“You think I’m running off with it.”
“You had a plane do a flyover and didn’t tell me. You talked to some croc expert, you interviewed Killibrew about the Levine case, and the other detective assigned to Bendell’s murder. Is there anything else you haven’t told me about my case?”
“These photos,” Frank said. “It looks to me like they might be doing some kind of maneuver. Training exercises.”
“You didn’t answer my question.”
Sheffield looked at the tennis players, whooping at every shot. “There’s an agent from NCIS coming in tonight. We’ll be meeting at the downtown Four Seasons, eight o’clock. My SWAT guys will be there, and this agent is bringing his guys. He wants to hit Prince Key tomorrow night.”
“Jesus, Frank. You’re just dropping this on me. This fait accompli. No discussion, nothing. What the hell is going on?”
“The ante has just gone up.”
“Quit playing with me, Frank. What’s this about?”
“You ever hear of a chemical compound called HpNC?”
She stared at him, her lips pressed into a flat line as if she were holding back a spew of curses.
“It’s an experimental high explosive,” Frank said. “Makes dynamite and TNT, C-4, Semtex, look like firecrackers.”
Nicole pushed the hair from her face and stared at Frank.
“This NCIS guy is going to fill us in tonight. Now you’re up-to-date.”
She said thanks, but it didn’t sound as if her heart was in it.
* * *
Six calls, no pickups. Claude was sitting at the bar at his favorite strip club, Stir Crazy, staring up at the skinny girl with angel wings tattooed on her shoulder blades, watching her hump a silver pole.
He dialed Leslie’s number again, and again got nothing. Straight to voice mail. He clicked off. He’d already left three messages. He tried another text, sending the phone number Nicole had given him, the traitor working with the FBI. Then typing Call this #. This guy’s a spy. Off him.
While he was typing, another hoochie mama came up to Claude and pressed her bare boobs against his arm.
“Nice look,” she said. Reaching out, toying with the tips of his bolo tie.
“My fashion statement.”
“Yeah? What’s it say about you?”
“I’m not your average cowboy.”
“You look lonely, hun. You want a private dance?”
Claude leaned back and checked her out. Tight body, gym rat. Not more than twenty-five. Pretty brown eyes, kinky black hair gelled smooth.
Claude pressed SEND and heard the text whoosh away.

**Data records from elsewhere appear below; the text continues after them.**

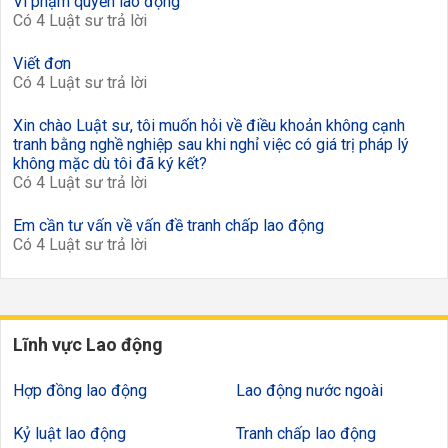
Vi phạm quyền lao động
Có 4 Luật sư trả lời
Viết đơn
Có 4 Luật sư trả lời
Xin chào Luật sư, tôi muốn hỏi về điều khoản không cạnh
tranh bằng nghề nghiệp sau khi nghỉ việc có giá trị pháp lý
không mặc dù tôi đã ký kết?
Có 4 Luật sư trả lời
Em cần tư vấn về vấn đề tranh chấp lao động
Có 4 Luật sư trả lời
Lĩnh vực Lao động
Hợp đồng lao động
Lao động nước ngoài
Kỷ luật lao động
Tranh chấp lao động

“Three dances,” Claude said. “Twenty bucks.”
“Dream on, sweetie.”
“Twenty-five.”
“That’ll get you one.”
“It’s a long time till payday, sweet cheeks. I’m living on PB and J as it is.”
“Time’s are tough all over,” the stripper said.
“How ’bout two for thirty?”
The girl frowned and her eyes strayed down the bar to the next chump.
“Thirty for two, and I’ll give you a tip up front,” Claude said.
“Yeah? What kind of tip?”
“Floss every day, and you won’t be spitting out all those stupid gold teeth when you turn thirty.”
Claude slid off the stool, walked toward the exit, the stripper shouting at him that he smelled like a bucket of shit.
He stood in the parking lot next to Dixie Highway, thinking about Sheffield and Nicole. Thinking about them together last night and today. Then he bent his head to the side and sniffed the shoulder of his checked shirt.
Hell, the stripper was right. He did smell pretty ripe. Maybe it was only his imagination but he believed he detected a lingering trace of Marcus Bendell, the human smoke bomb.
Which gave him an idea.
TWENTY-SIX
AT EIGHT ON SATURDAY EVENING, Magnuson and his men were waiting for Sheffield in the sixth-floor conference room of the downtown Four Seasons. Paneled walls, halogen lighting turned high, four long tables squared up in the center, covered with white tablecloths, each place setting with a bottle of Evian water, a leatherbound notebook, and a laptop computer.
Special Agent Magnuson was about Sheffield’s height but ran twenty pounds lighter and maybe ten years younger. As gaunt and sturdy as a Tour de France bike racer. He had white-blond hair and his pale blue eyes were probing and stern. Lips so thin, his mouth resembled a knife slit.
He shook Sheffield’s hand, gripping with excessive force, then introduced his three-man team. Rogers, Harris, Pipes.
He and his men were freshly barbered and decked out in versions of the same outfit. Spit-shined shoes, khaki trousers, and dark polos that hugged their brawny physiques. Behind him Sheffield’s SWAT team filed in, a ragtag bunch. They checked out the competition, whispering remarks to one another. His guys looked as if they’d been called away from a variety of Saturday activities. Backyard barbecues, movie dates, yard chores, and little Billy Dean Reynolds dressed as if he’d spent the day busting a string of wild broncos. Dusty jeans, beat-up cowboy boots, a red long-sleeve shirt with white pearl buttons.